A phenomenally well-written and character-driven piece. This is director Joel Schumacher’s most beautifully crafted film since 2003’s Veronica Guerin (although, I do hold a special place in my heart for 2004’s The Phantom of the Opera and its bombastic finesse). This is also Schumacher’s most intricate script he has adapted for the screen in years. Based on 17-year old Nick McDonnell’s novel (think about that for a second… a 17 year old’s acclaimed novel put to screen), this is a fine example of a complex set of characters all heading in one direction: doom.
However like Fight Club and Pi, there are lessons to be learned here through a rare example of useful narration. In most cases, the narration can prove fatal to a film by mucking up the audience’s ability to feel through the story or the idea that the constant interior monologues lose sight of the rule, “actions speak louder than words.” This rule still applies because it does not merely tell what is going on, nor does it interfere with the film’s emotional progressions.
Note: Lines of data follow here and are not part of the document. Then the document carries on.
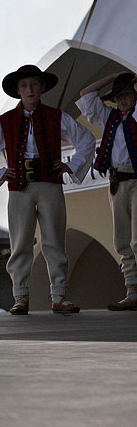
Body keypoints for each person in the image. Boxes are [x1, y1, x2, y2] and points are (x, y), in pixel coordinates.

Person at [0, 65, 95, 315]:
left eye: (33, 84)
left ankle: (59, 296)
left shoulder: (56, 116)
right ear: (18, 91)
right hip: (20, 186)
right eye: (24, 86)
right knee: (20, 243)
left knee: (54, 240)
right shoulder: (6, 120)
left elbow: (85, 139)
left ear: (42, 88)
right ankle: (20, 296)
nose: (29, 89)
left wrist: (70, 165)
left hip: (50, 183)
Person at [76, 71, 137, 311]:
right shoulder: (109, 118)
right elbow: (85, 95)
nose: (123, 100)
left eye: (128, 95)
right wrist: (113, 76)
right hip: (117, 181)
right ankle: (132, 290)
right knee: (121, 239)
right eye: (119, 96)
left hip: (136, 179)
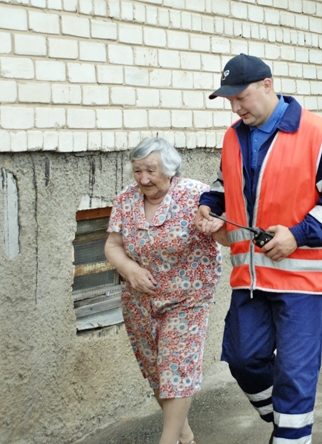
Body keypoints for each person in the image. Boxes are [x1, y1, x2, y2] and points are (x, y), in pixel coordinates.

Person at [193, 53, 322, 444]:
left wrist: (297, 235)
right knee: (242, 358)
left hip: (303, 280)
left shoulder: (319, 133)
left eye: (241, 97)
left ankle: (290, 434)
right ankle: (282, 420)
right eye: (230, 100)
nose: (236, 107)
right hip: (250, 277)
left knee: (295, 373)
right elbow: (225, 185)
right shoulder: (233, 136)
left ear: (268, 85)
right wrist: (209, 207)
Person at [104, 137, 223, 444]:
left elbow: (225, 235)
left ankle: (167, 441)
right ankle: (185, 436)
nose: (143, 178)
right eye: (138, 170)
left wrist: (215, 227)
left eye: (151, 170)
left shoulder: (196, 195)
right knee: (157, 372)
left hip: (187, 299)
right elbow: (113, 245)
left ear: (170, 170)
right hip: (140, 300)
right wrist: (130, 270)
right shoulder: (126, 199)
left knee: (176, 369)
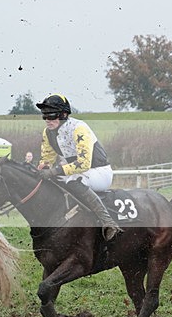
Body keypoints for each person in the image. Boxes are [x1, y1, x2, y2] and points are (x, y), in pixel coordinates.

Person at [35, 93, 122, 241]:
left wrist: (54, 171)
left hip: (99, 172)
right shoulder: (47, 133)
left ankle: (109, 223)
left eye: (51, 116)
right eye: (44, 116)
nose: (47, 120)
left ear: (63, 114)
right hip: (77, 172)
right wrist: (41, 168)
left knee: (73, 181)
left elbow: (83, 163)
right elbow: (47, 159)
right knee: (53, 182)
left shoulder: (79, 128)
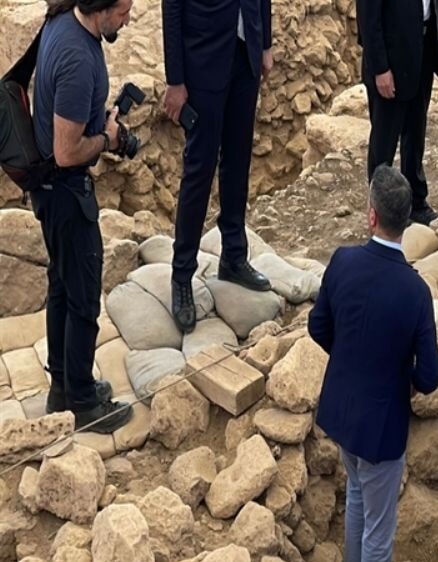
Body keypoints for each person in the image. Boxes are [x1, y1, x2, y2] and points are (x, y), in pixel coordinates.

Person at [308, 166, 438, 562]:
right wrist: (393, 372)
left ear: (371, 215)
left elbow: (317, 327)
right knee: (379, 525)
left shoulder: (342, 261)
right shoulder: (414, 291)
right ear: (406, 222)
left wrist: (353, 357)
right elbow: (429, 377)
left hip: (341, 410)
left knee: (358, 500)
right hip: (382, 424)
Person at [30, 0, 135, 433]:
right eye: (124, 10)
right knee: (84, 297)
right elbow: (67, 150)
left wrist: (99, 117)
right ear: (101, 7)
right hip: (66, 192)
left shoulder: (64, 22)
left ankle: (63, 389)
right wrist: (108, 138)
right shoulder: (77, 57)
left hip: (50, 192)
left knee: (62, 286)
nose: (129, 18)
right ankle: (84, 403)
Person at [162, 0, 274, 334]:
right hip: (203, 58)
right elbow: (172, 8)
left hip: (245, 52)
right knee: (199, 170)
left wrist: (264, 41)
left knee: (238, 162)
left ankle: (234, 257)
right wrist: (175, 79)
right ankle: (182, 274)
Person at [356, 0, 438, 225]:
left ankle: (416, 202)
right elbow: (368, 18)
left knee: (416, 132)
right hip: (392, 58)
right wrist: (380, 68)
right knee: (384, 142)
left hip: (424, 49)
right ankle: (380, 214)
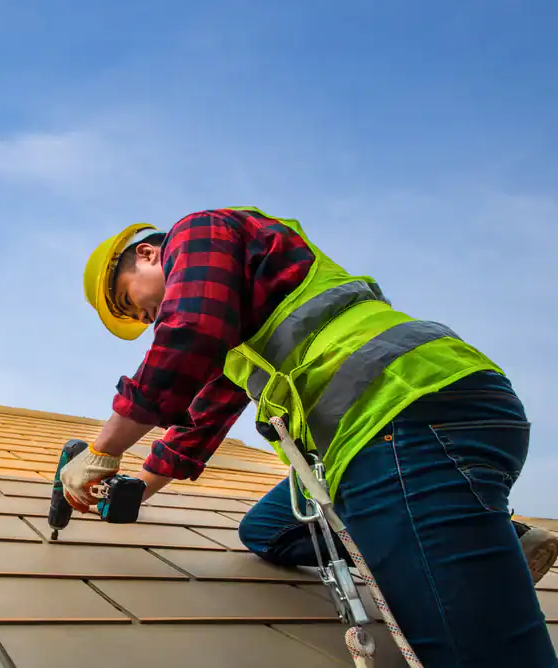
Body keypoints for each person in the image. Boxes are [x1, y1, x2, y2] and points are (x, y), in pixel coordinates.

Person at [60, 207, 558, 666]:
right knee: (267, 531)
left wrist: (104, 450)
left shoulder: (201, 230)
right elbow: (198, 421)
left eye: (135, 303)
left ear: (147, 254)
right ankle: (489, 538)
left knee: (472, 654)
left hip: (404, 415)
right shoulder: (239, 336)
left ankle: (447, 551)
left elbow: (187, 332)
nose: (147, 321)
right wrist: (133, 491)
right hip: (390, 433)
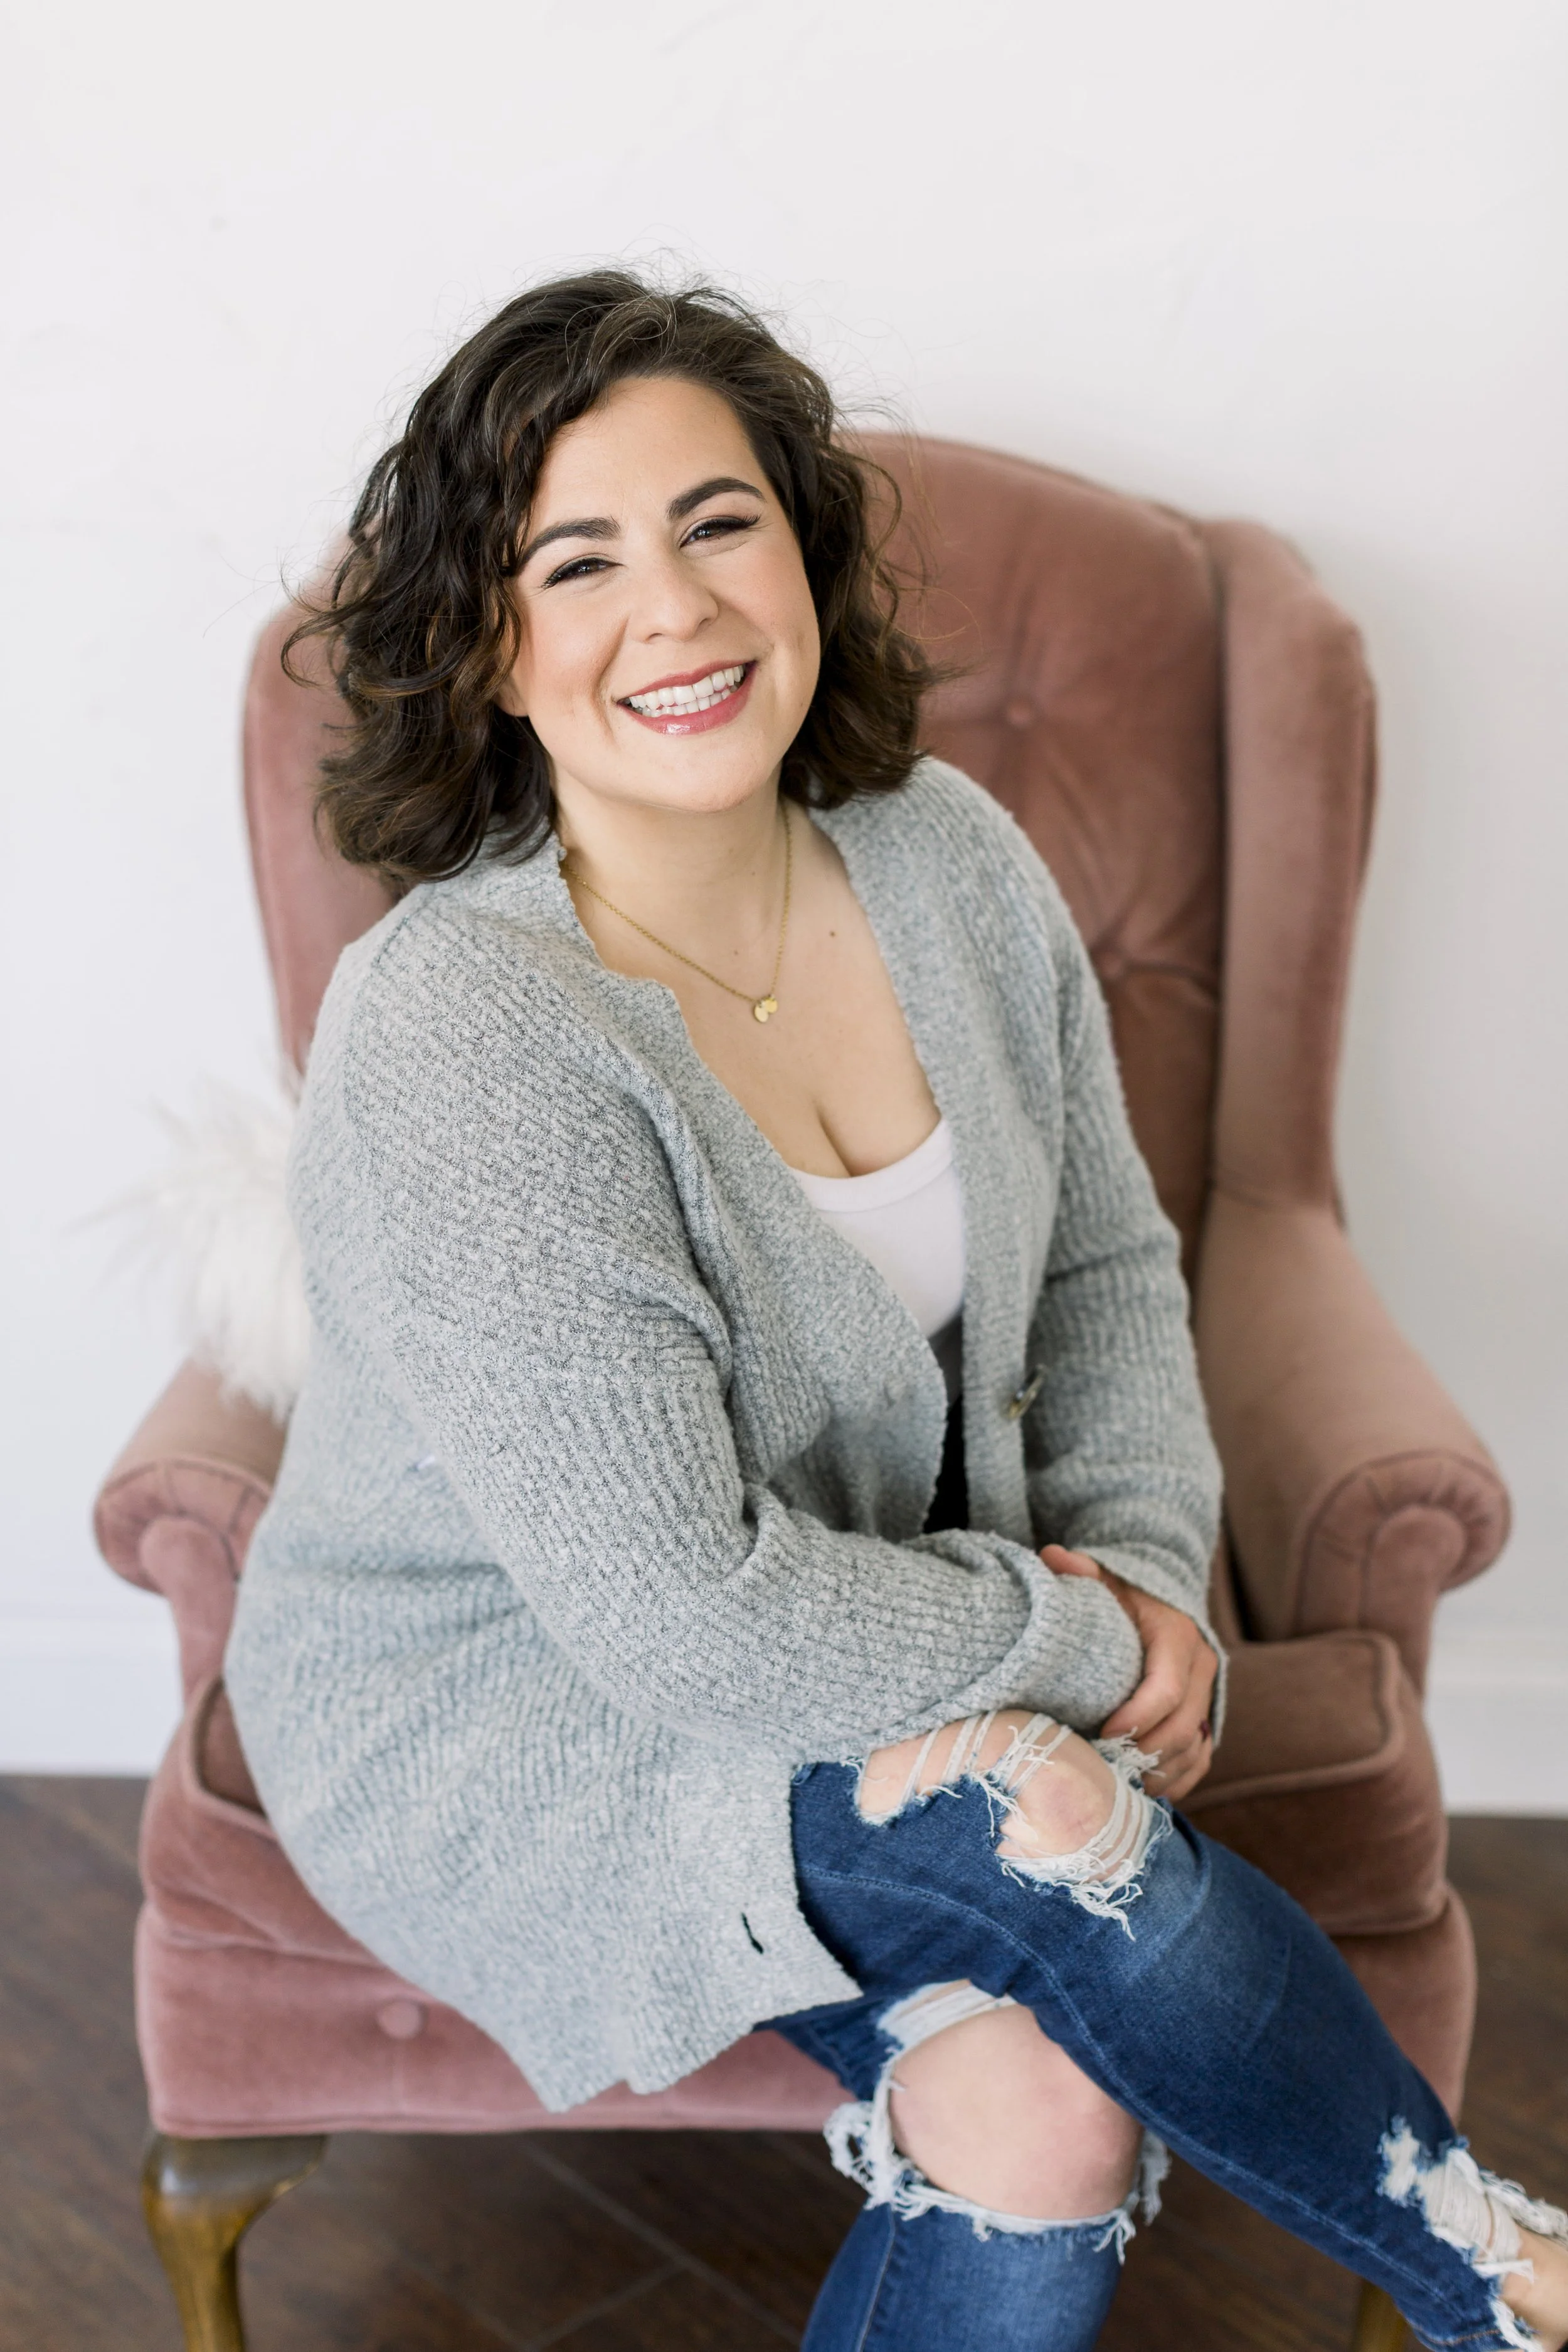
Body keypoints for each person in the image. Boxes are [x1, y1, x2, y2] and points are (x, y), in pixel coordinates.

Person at [225, 269, 1568, 2351]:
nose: (669, 609)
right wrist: (1080, 1643)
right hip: (523, 1712)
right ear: (490, 652)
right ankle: (1501, 2275)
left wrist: (1148, 1585)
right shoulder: (472, 1026)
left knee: (1038, 2114)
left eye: (715, 521)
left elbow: (1115, 1274)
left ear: (803, 549)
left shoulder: (942, 851)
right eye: (574, 561)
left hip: (876, 1616)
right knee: (1038, 1809)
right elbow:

In fact, it may enhance them, which is why the novel is an important element to consider here. Most of Kiefer Sutherland’s verses heard throughout the film feel like the verse of a novel; highlighting certain thoughts and creating emphasis on ideas. These characters are doing and thinking, but not everything they are thinking is said outloud or even expressed through action. A quiet thought from a character is expressed through the narration and points out how Chace Crawford’s character wishes he could jump from one NY rooftop to another, but he knows he will never do this. The audience might not understand this concept even through Schumacher’s lovely visuals of Crawford peering over rooftops, so the line is a neat form of help to understand the characters’ feelings.
The title, Twelve, is also interesting to ponder. It clearly refers to the drugs Crawford begins to handle that in fact only one other girl (played by a precocious Emily Meade) uses, but it may also refer to 12 important characters. There seems to be a lot more characters than that, but somehow the screenplay by Jordan Melamed seems to balance every character arc without losing track of each kid’s identity. This is also a triumphant example of casting. There are superb performances by the young cast of Chace Crawford, Emma Roberts, Emily Meade, Rory Culkin, Esti Ginzburg, Billy Magnussen, Philip Ettinger, Maxx Brawer, Jeremy Allen White, Nico Tortorella, a fun appearance of Ellen Barkin, and an intriguing performance by Curtis “50 Cent” Jackson. I believe that’s 12 characters. Painted in Joel Schumacher’s trademark neon palette (wonderful work by cinematographer Steven Fierberg), this is a film that will paint abstract memories in your head as well as remind you why life is worthy of good memories and not dark, unimportant ones.